What happens if you put the gecko into a very bright room?


----------



## ccrew (Mar 11, 2009)

*no i have tried darkening the room*

no i have tried darkening the room but all day and night and still only half and half as so called snake eyes cheers people for the help and yes georgous leo


----------



## jools (Apr 4, 2009)

What Ssthisto is saying is that if you put the gecko into a bright room do the pupils (black parts) get a lot smaller. If they do they may look like "normal" gecko eyes - in which case he is quite right - not eclipse. If they stay the same in a bright room then he is an eclipse.


----------



## purple-vixen (Feb 4, 2009)

jools said:


> What Ssthisto is saying is that if you put the gecko into a bright room do the pupils (black parts) get a lot smaller. If they do they may look like "normal" gecko eyes - in which case he is quite right - not eclipse. If they stay the same in a bright room then he is an eclipse.


That's cool!

Something new I have learnt about leopard geckos... 

Thanks :no1:


----------



## ccrew (Mar 11, 2009)

jools said:


> What Ssthisto is saying is that if you put the gecko into a bright room do the pupils (black parts) get a lot smaller. If they do they may look like "normal" gecko eyes - in which case he is quite right - not eclipse. If they stay the same in a bright room then he is an eclipse.


no the leo is always in a bright room and out of his hide all day and her eyes are always the same never changed in the slightest so would that make my loepard gecko a 

(albino chocolate jungle eclipse)


----------



## MrMike (Jun 28, 2008)

As has been said, it doesn't look like the usual eclipse trait you see. Can you get a clear pic of the eyes? I'm leaning towards Ssthisto n this one.


----------



## ccrew (Mar 11, 2009)

*yes*

yes ill try to get a clearer picture of the eyes give me 2 mins pls mate


----------



## ccrew (Mar 11, 2009)

*better pictures*

Here are some clearer pictures of the eyes for further help...


----------



## MrMike (Jun 28, 2008)

Definately Eclipse.
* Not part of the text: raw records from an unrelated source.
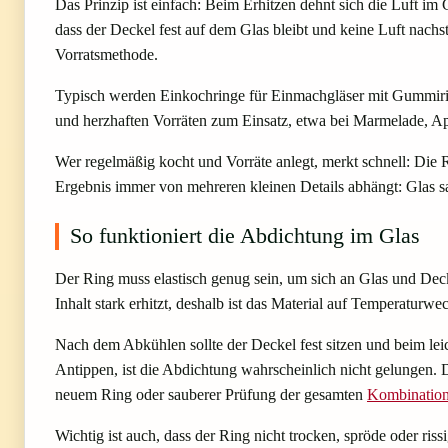
Das Prinzip ist einfach: Beim Erhitzen dehnt sich die Luft i
dass der Deckel fest auf dem Glas bleibt und keine Luft nachs
Vorratsmethode.
Typisch werden Einkochringe für Einmachgläser mit Gummiri
und herzhaften Vorräten zum Einsatz, etwa bei Marmelade, 
Wer regelmäßig kocht und Vorräte anlegt, merkt schnell: Die 
Ergebnis immer von mehreren kleinen Details abhängt: Glas sa
So funktioniert die Abdichtung im Glas
Der Ring muss elastisch genug sein, um sich an Glas und Dec
Inhalt stark erhitzt, deshalb ist das Material auf Temperaturwe
Nach dem Abkühlen sollte der Deckel fest sitzen und beim lei
Antippen, ist die Abdichtung wahrscheinlich nicht gelungen.
neuem Ring oder sauberer Prüfung der gesamten
Kombinatio
Wichtig ist auch, dass der Ring nicht trocken, spröde oder riss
Some would say partial eclipse/snake eyes/50% Eclipse. Which ever, it is visually an Eclipse.


----------



## ccrew (Mar 11, 2009)

MrMike said:


> Definately Eclipse. Some would say partial eclipse/snake eyes/50% Eclipse. Which ever, it is visually an Eclipse.


thankyou so much would that make it a chocolate albino jungle eclipse then mate cheers


----------



## jools (Apr 4, 2009)

See - I was right:2thumb:


----------



## ccrew (Mar 11, 2009)

*good work*

good work (jools) you know what your taking about and yes you was right you should be proud of yaself lol cheers mate i belived you fromt he beginning just abit confused lol cheers mate


----------